**Text provided:**
+---+

Aeroflot Flight 315 (1960) was a regularly scheduled passenger flight operated by Aeroflot from Vnukovo International Airport in  Moscow to Lviv Airport in Lviv, Ukraine. On 26 February 1960, the An-10 operating this flight crashed short of the airport runway while on final approach. 24 passengers and eight crew members were killed, one passenger survived. 

The Air Accident Investigation Commission concluded the cause of the accident was a combination of design flaw and icing.

Accident
Flight 315 departed Vnukovo Airport at 14:38 Moscow time, and was cleared to climb to 7,000 meters. At 16:35 as the airliner approached Lviv the crew received clearance to descend to 4,000 meters. Weather was reported as a cloud base of 150-200 meters in icing conditions with visibility at three km. The descent was normal and the pilot reported reaching the marker beacon at an altitude of 200 meters, the flight was then cleared to land. When the aircraft penetrated the cloud base the crew switched to visual flight rules (VFR). While descending through 95 meters the flaps were set to 45 degrees and the Antonov began a rapid pitch down. The crew briefly regained control but the nose pitched down again and at 16:57 impacted the ground 1,400 meters short of the runway with pitch down attitude of 20-25 degrees.

+---+

Reproduce the passage of the Aeroflot Flight 315 text from "Aeroflot Flight 315" to "one passenger survived.", word for word.

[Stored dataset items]

+---+

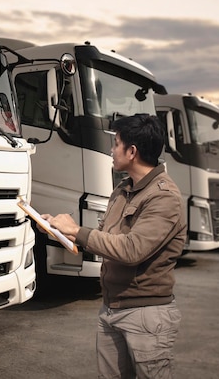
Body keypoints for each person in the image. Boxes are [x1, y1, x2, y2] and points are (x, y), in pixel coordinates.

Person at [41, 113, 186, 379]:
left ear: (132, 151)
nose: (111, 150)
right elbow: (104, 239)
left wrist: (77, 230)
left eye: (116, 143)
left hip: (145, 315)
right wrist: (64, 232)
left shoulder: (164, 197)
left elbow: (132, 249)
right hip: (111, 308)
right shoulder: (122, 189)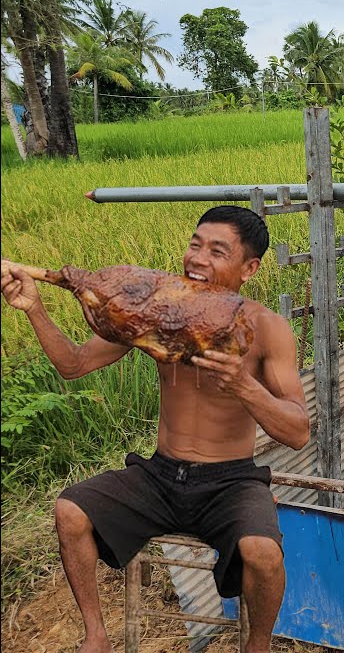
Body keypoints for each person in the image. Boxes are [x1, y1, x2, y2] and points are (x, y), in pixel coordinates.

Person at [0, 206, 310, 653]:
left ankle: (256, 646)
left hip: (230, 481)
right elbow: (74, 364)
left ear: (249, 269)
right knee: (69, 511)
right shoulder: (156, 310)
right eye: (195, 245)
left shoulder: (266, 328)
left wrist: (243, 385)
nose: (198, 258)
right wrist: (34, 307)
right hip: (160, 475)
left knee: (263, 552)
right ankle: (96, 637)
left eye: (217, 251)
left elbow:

+---+

**Problem solution:**
Aeroflot Flight 315 (1960) was a regularly scheduled passenger flight operated by Aeroflot from Vnukovo International Airport in  Moscow to Lviv Airport in Lviv, Ukraine. On 26 February 1960, the An-10 operating this flight crashed short of the airport runway while on final approach. 24 passengers and eight crew members were killed, one passenger survived.